Tuesday, February 6, 2007

Swappability, compatibility & fixability


When I was 15, I got my first motorcycle, a BSA. Cantankerous even on good days, one day it wouldn’t start at all. A friend found the coil was faulty, he removed the coil from an old immobile AJS in his shed, hooked it up to the BSA which then promptly roared into life. Boom, boom, boom. A component from one motorcycle could be swapped with that of a different maker. Oh joy! I was mobile again until my weekly gallon of petrol ran out and I had to mow a lawn to buy some more.

Try swapping components between vehicles nowadays. Or cameras. Or rice cookers. Each bit is tailor-made for that specific product.

There are exceptions. Like SD flash memory cards. I can put an SD card into a Panasonic digicamera, or into a Canon videocamera, or a Nokia phone or an O2 PDA. (Maybe not the rice cooker.) But I like that sort of cross platform compatibility.

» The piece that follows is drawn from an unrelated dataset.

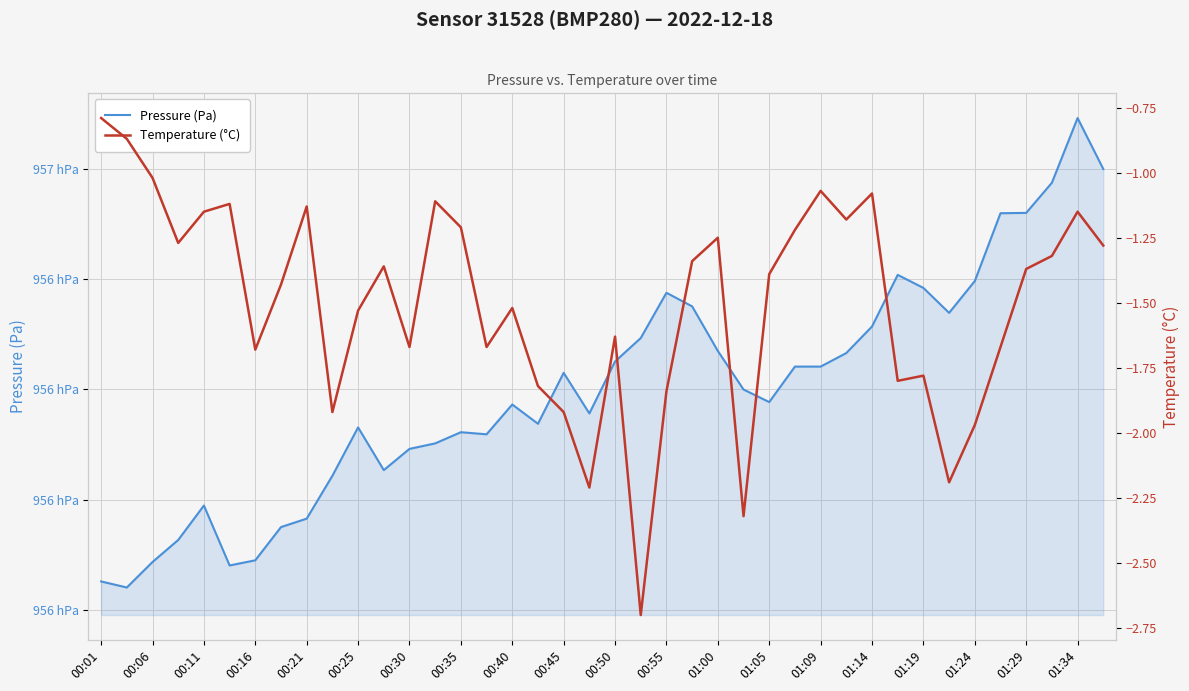

Which series has the largest range (max minus min)?

Pressure (Pa)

Yet some companies try to force consumers into buying only their products. Sony and Apple are two of the most cunning players in this game. For example, Sony equip their cameras only with Memory Stick slots and by and large you are locked into buying Sony to use the Memory Sticks.

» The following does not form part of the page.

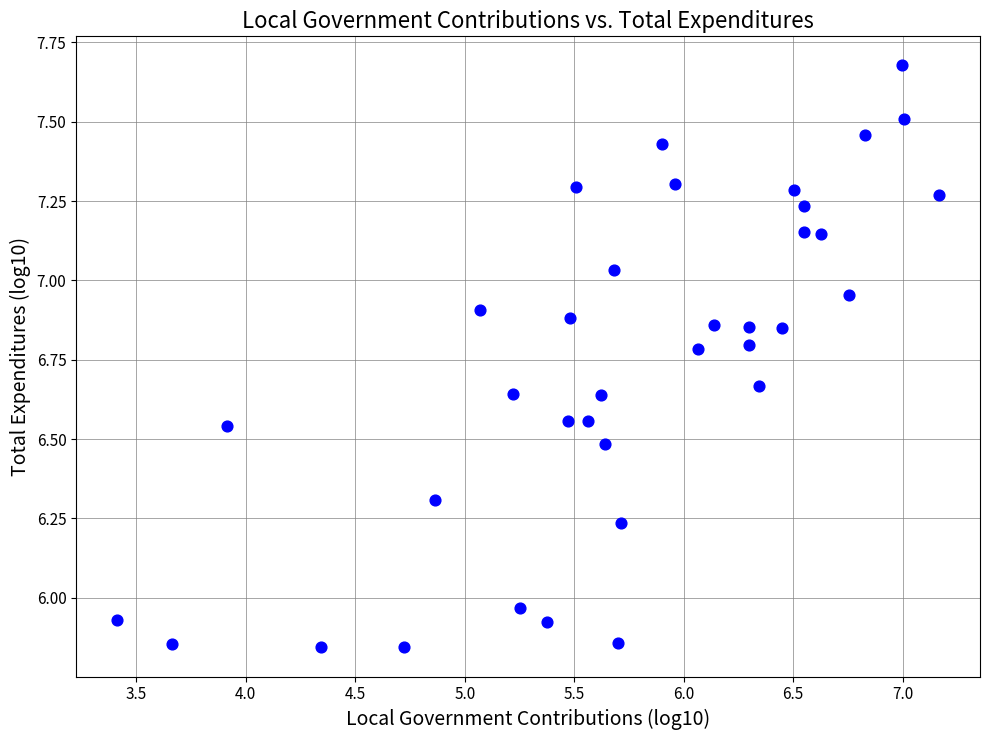

What is the range of X values (max minus min)?

3.8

I like this swappability, that a bit of this machine can be used in that machine. It recalls the DIY (do it yourself) shed culture that I grew up in. Because of this quirk in my background I am shying away from buying Sony and favor products from manufacturers who support more open standards.

My father had a heart valve replaced ten years ago. The doctors put in a pig’s heart valve but it finally started to give trouble so he had it replaced a few weeks ago. On the day of the operation, just before going into theater, the operating surgeon asked my father, “About this valve, today they have both cow valves and pig valves. What’ll it be, pork or beef?”

He took pig again. But he had a choice. If that sort of swappability is possible in heart surgery, why can’t mere camera makers offer the same sort of swappability?